Первое, на что здесь следует обратить внимание, — это эссенциализация самого понятия «ислам». Ислам представляется в качестве неизменной сущности: перед нами не религия, существующая во множестве толкований, а «ислам как таковой». Этой внеисторической данности приписывается имманентная конфликтность («кровавые границы ислама» в мифопоэтической конструкции Сэмюэла Хантингтона) и сущностный антидемократизм (мантру о «тоталитарном характере» ислама можно услышать как от ультраправых политиков[275]
, так и от журналистов и писателей[276]).Из убеждения в фундаментальной «цивилизационной несовместимости» исламского и западного мира вытекает взгляд на живущих в западных странах мусульман как эмиссаров враждебной Западу культуры. Выходцы из исламских стран и их потомки подозреваются в глубинной нелояльности конституционным основам западных наций-государств. «Мусульмане» в рамках этой идеологической конструкции — это не реальные люди с разными мировоззрениями и разным отношением к исламу, а консолидированное сообщество, члены которого мечтают о создании на месте сегодняшней Европы нового Халифата.
При всей карикатурности этого образа в его трансляции участвуют вполне серьезные авторы. В их числе — британский публицист Дэвид Прайс-Джонс, пишущий для таких консервативных изданий, как Commentary и National Review[277]
. На онлайн-версии последнего издания Прайс-Джонс ведет блог, в котором регулярно обращается к «исламской проблеме». Последняя состоит, по его мнению, в культурной несовместимости мигрантов-мусульман и коренных французов. Манифестацию такой несовместимости Прайс-Джонс усматривает среди прочего в поджогах машин, ставших рутиной в парижских пригородах и совершаемых в основном подростками магрибского происхождения[278].Впрочем, за тропом «исламский вызов» стоят далеко не только фобии, но и проявления озабоченности, имеющие под собой определенные основания. Речь идет, во-первых, о радикальном исламизме, адепты которого проповедуют насилие. Коль скоро часть мигрантов-мусульман (пусть и крошечная в процентном отношении) подпадает под влияние радикалов, западноевропейские общества сталкиваются с весьма серьезным вызовом. В то же время публицисты, фокусирующиеся на этой проблематике, обычно не склонны проводить различие между религиозной доктриной (исламом) и идеологией (исламизмом). В результате легкой семантической подмены при обсуждении исламского радикализма проблемой оказывается не конкретная группа людей, а мусульмане как таковые.
Во-вторых, речь идет о кризисе секуляризма. Дело заключается не только в том, что в структуре населения европейских стран, которое в большинстве своем является религиозно индифферентным, растет доля тех, для кого религия является значимой (и это именно мусульмане). Вопрос упирается в переосмысление роли религии в обществе — в современной социальной науке этот процесс именуется термином «постсекуляризм»[279]
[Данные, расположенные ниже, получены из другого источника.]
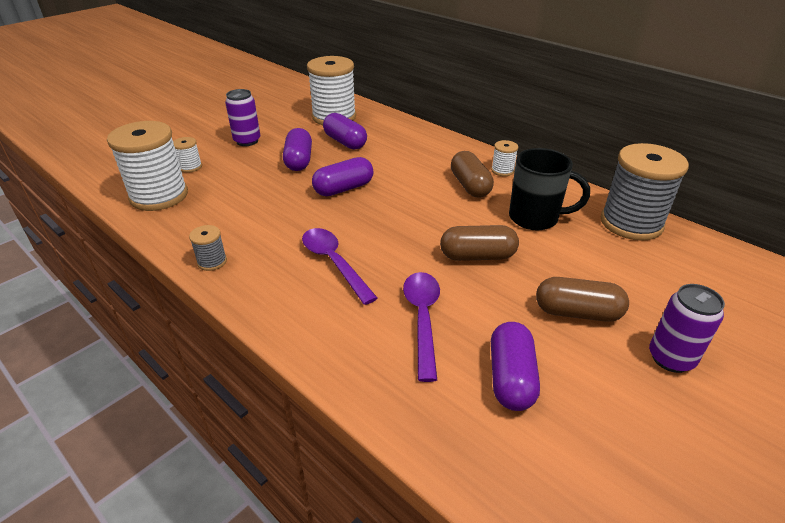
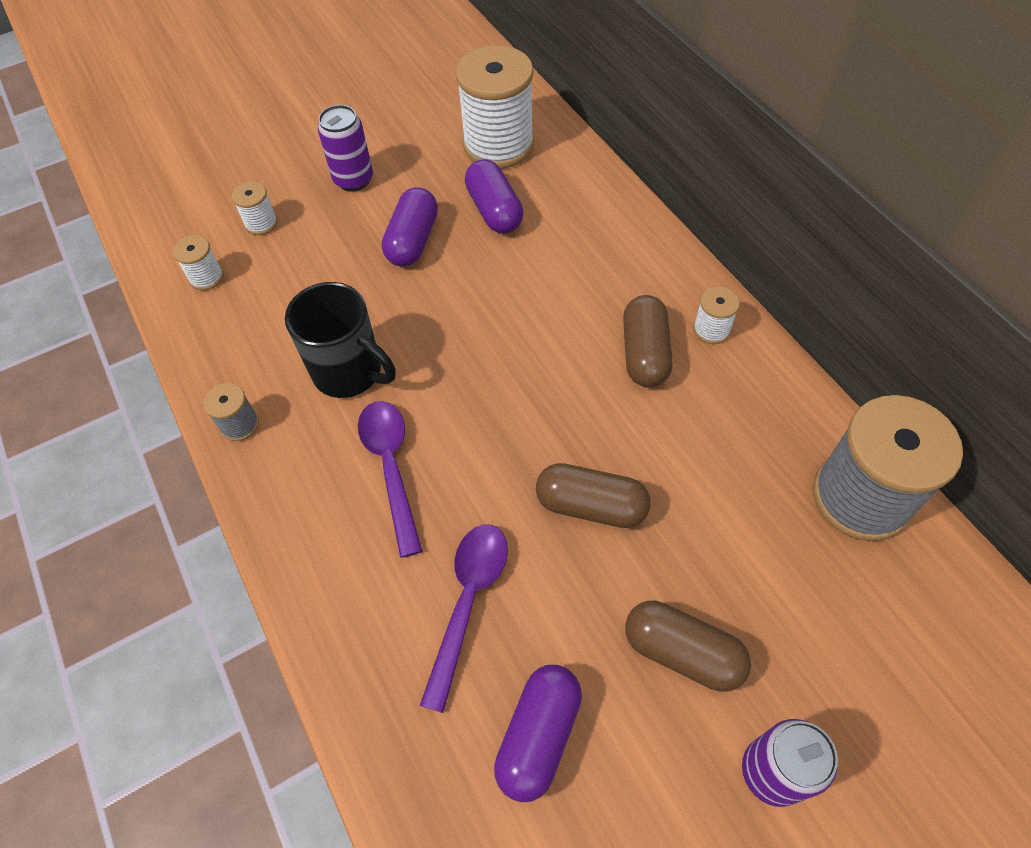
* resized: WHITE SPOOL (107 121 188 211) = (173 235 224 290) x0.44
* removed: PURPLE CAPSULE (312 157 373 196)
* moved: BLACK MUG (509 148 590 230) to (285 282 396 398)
. В этом контексте также появляется множество публикаций, подменяющих анализ сложного комплекса проблем (нормативных, социальных, политических, правовых) мифическим противостоянием цивилизаций. Один из наиболее плодовитых авторов подобного рода — живущий в Норвегии американский писатель-католик Брюс Боуэр[280]. Впрочем, неверно было бы полагать, что подобные сочинения не встречают оппонирования со стороны академических ученых-обществоведов. Но их публикации редко облекаются в популярную «упаковку» и потому не доходят до широкой аудитории[281]. К числу исключений можно отнести некоторые работы Оливье Руа и Энн Нортон[282].Как мы уже отмечали, принципиальной особенностью России в интересующем нас контексте стало то, что в нашей стране ислам не является религией, привезенной с собой иммигрантами, а представляет собой вероисповедание, с которым идентифицирует себя значительная часть коренных россиян[283]
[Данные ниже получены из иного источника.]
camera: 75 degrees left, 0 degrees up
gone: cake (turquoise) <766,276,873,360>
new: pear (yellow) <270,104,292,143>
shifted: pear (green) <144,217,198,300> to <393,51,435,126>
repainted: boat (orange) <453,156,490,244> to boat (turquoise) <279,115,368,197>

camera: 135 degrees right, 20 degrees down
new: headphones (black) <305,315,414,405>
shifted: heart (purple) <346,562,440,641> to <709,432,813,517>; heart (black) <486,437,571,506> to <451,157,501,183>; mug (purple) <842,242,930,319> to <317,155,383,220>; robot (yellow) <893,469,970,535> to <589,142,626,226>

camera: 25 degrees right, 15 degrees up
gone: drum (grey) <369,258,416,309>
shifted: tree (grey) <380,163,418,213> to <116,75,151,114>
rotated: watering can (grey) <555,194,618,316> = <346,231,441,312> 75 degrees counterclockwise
. И в официальной позиции государства, и в восприятии рядовых граждан ислам — одна из «традиционных религий» в России (в противовес, кстати, различным формам неправославного христианства, которые «традиционными» не считаются). Отсюда проистекают существенные ограничения на публичную артикуляцию негативного отношения к этой религии и ее носителям. Системные политики в нашей стране не могут позволить себе негативных высказываний в адрес ислама и мусульман. На российском политическом поле нет места фигурам, аналогичным, скажем, Герту Вилдерсу. В России даже те политические активисты, которые, по сути, разделяют убеждения нидерландского популиста, предпочитают их не афишировать и, высказываясь по вопросам, связанным с исламом, обычно ведут себя достаточно осторожно[284].